> **Task instructions**:
Reproduce these lines, substituting "site" for "locality" and keeping everything else the same. Omit the pictures.
=======
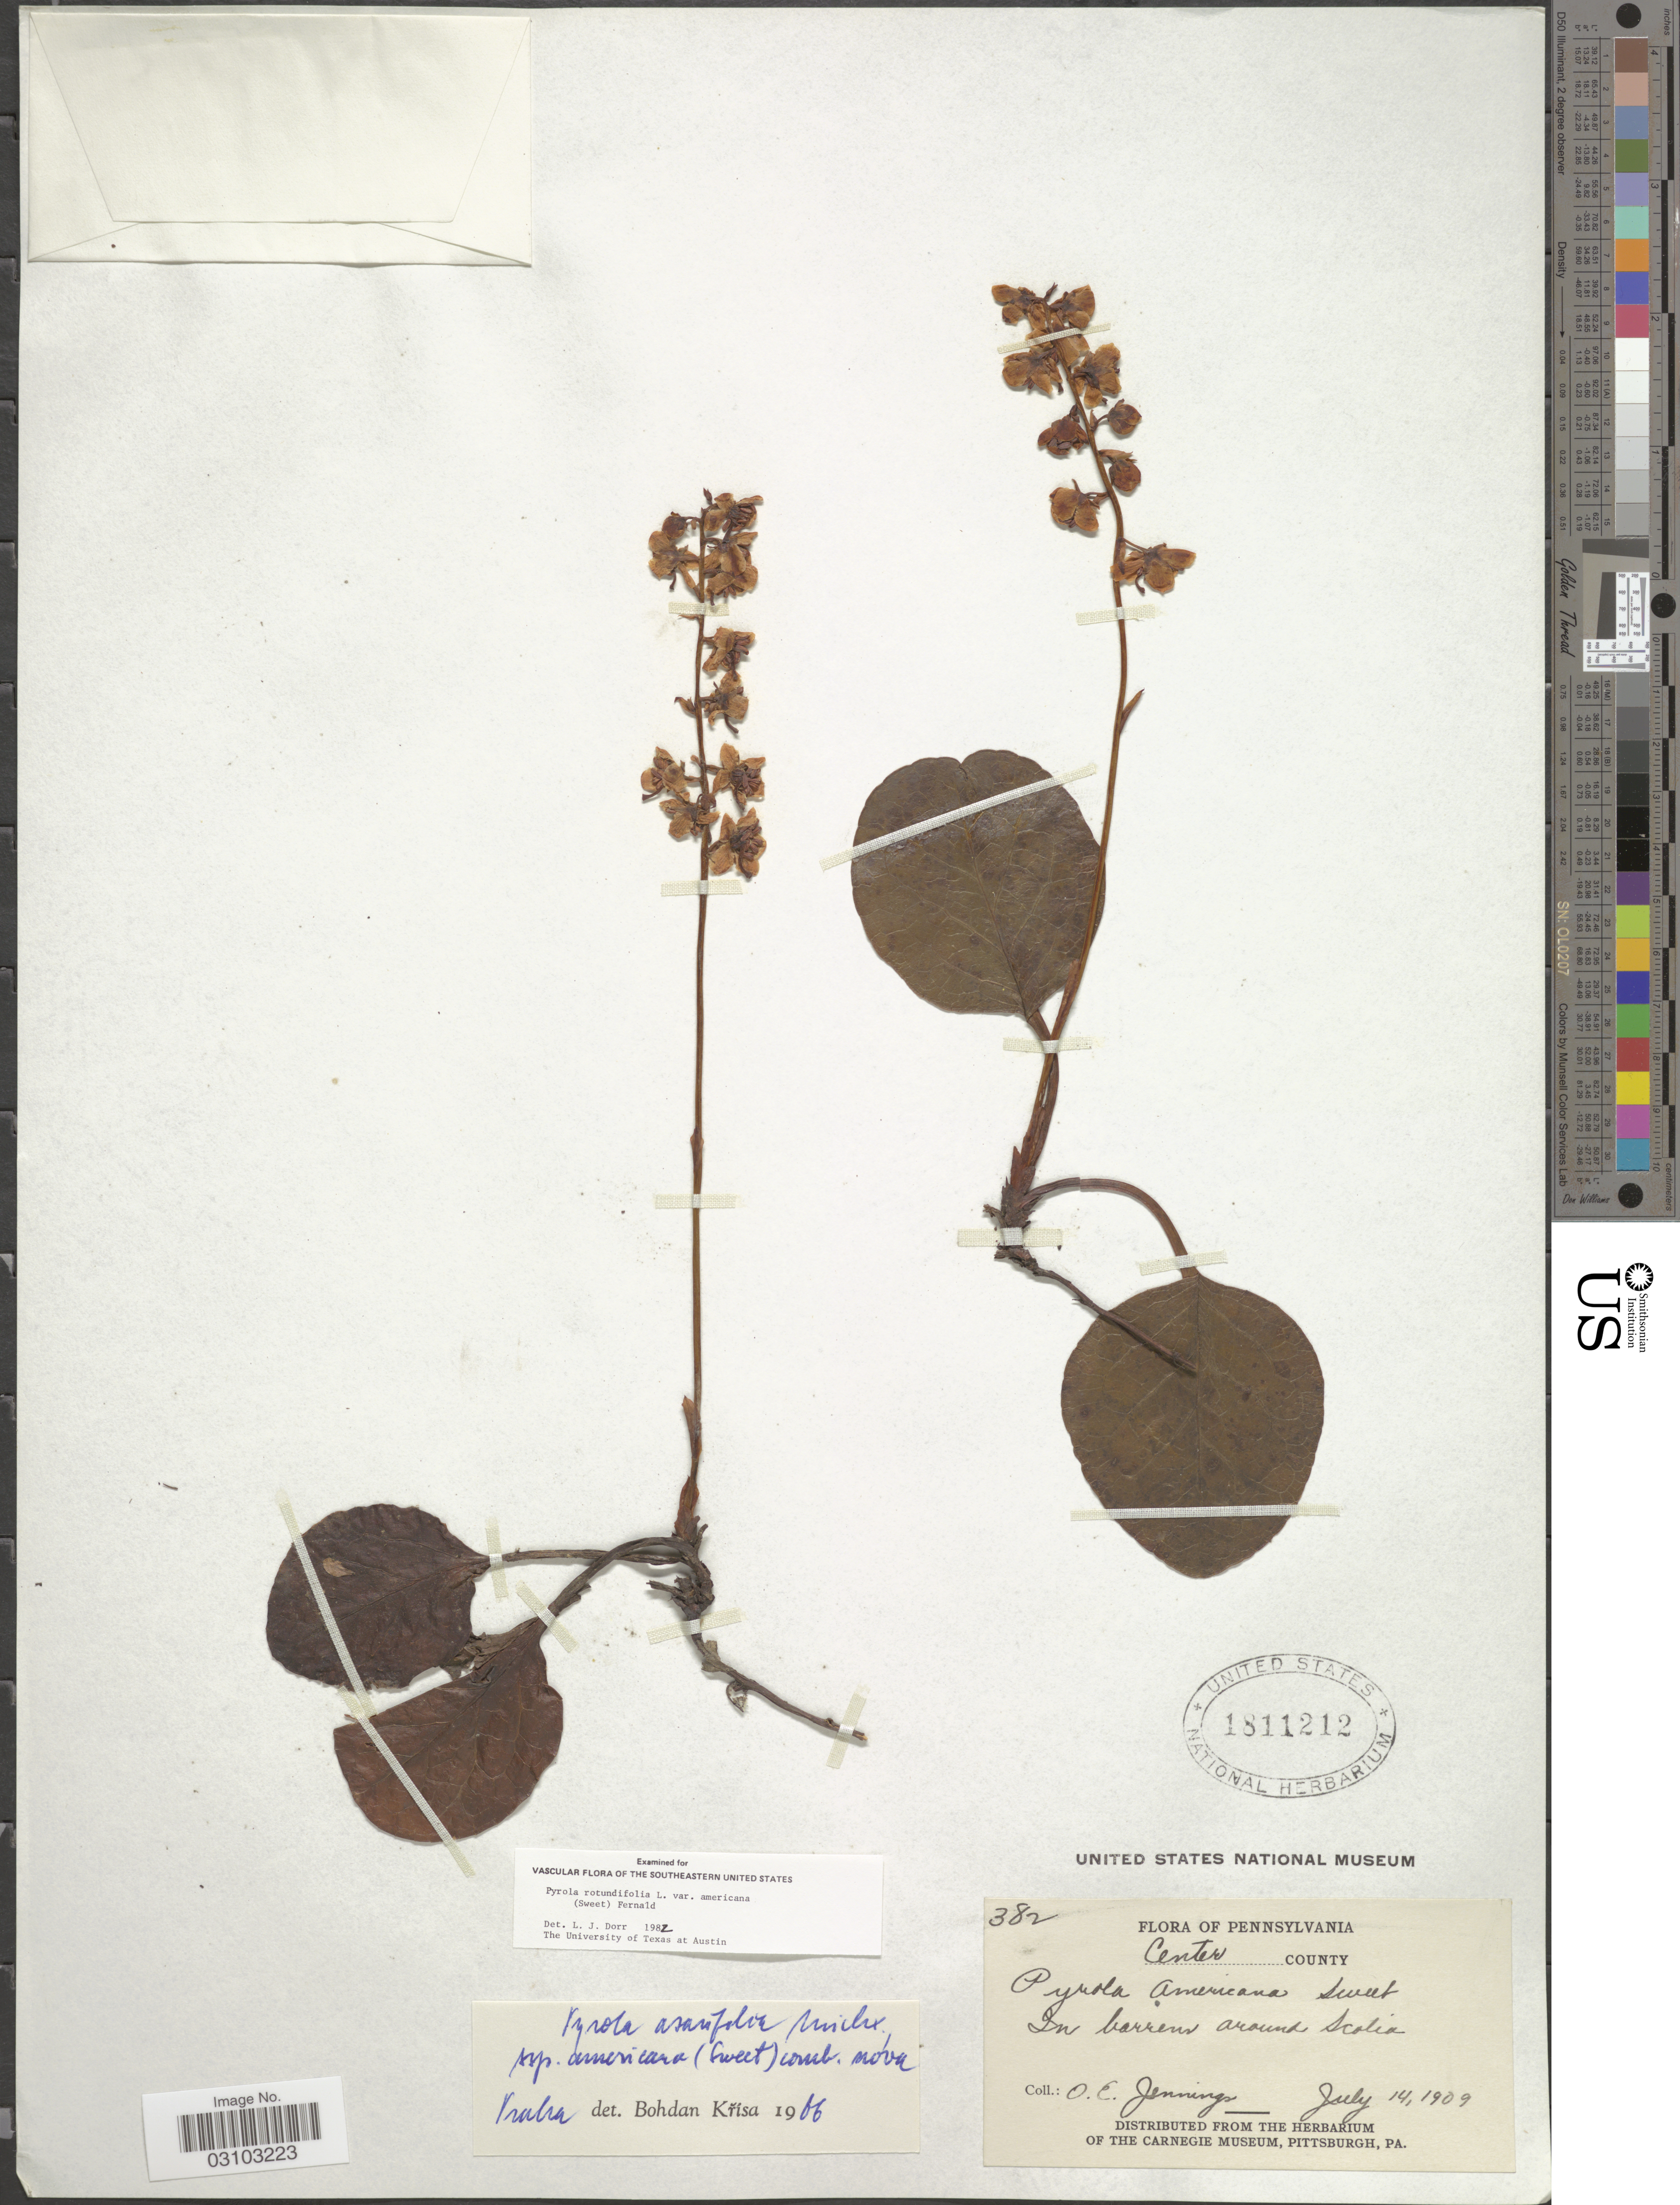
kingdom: Plantae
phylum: Tracheophyta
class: Magnoliopsida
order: Ericales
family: Ericaceae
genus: Pyrola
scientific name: Pyrola americana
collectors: O. E. Jennings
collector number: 382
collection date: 1909-07-14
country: United States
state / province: Pennsylvania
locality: Center County.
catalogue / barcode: US 1811212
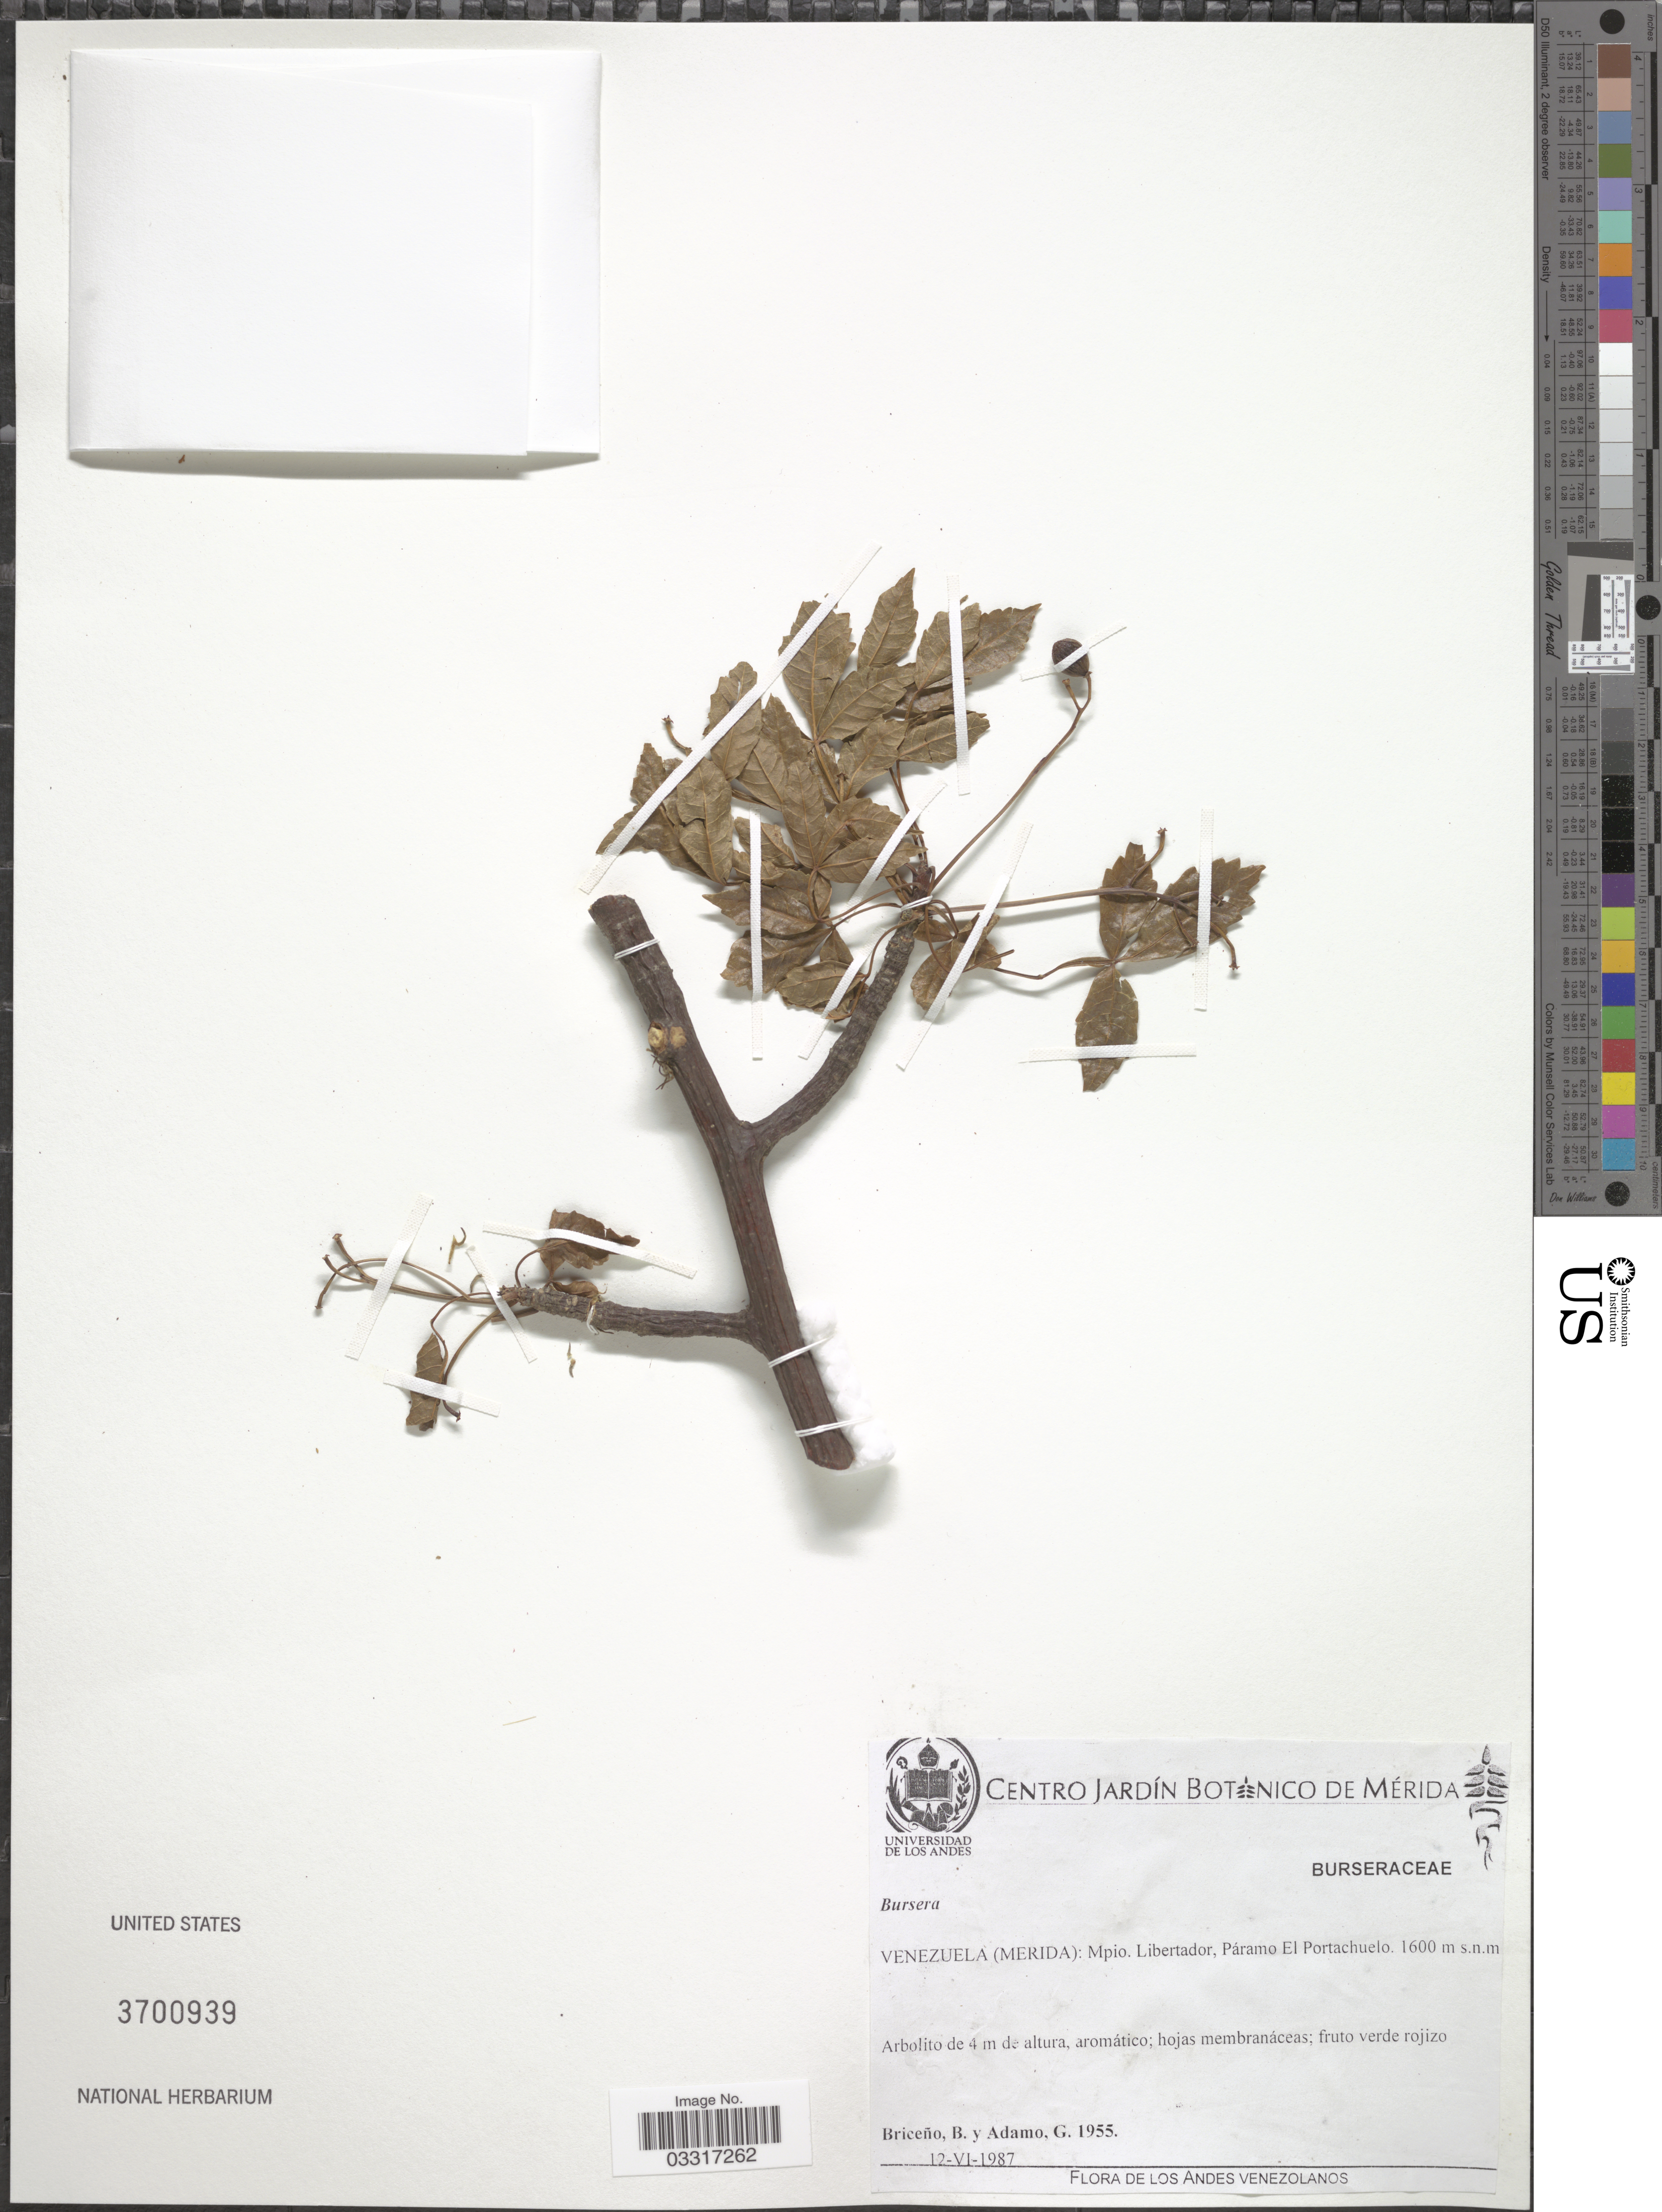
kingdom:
=======
> **Exercise response**:
kingdom: Plantae
phylum: Tracheophyta
class: Magnoliopsida
order: Ericales
family: Ericaceae
genus: Pyrola
scientific name: Pyrola americana
collectors: O. E. Jennings
collector number: 382
collection date: 1909-07-14
country: United States
state / province: Pennsylvania
site: Center County.
catalogue / barcode: US 1811212
kingdom:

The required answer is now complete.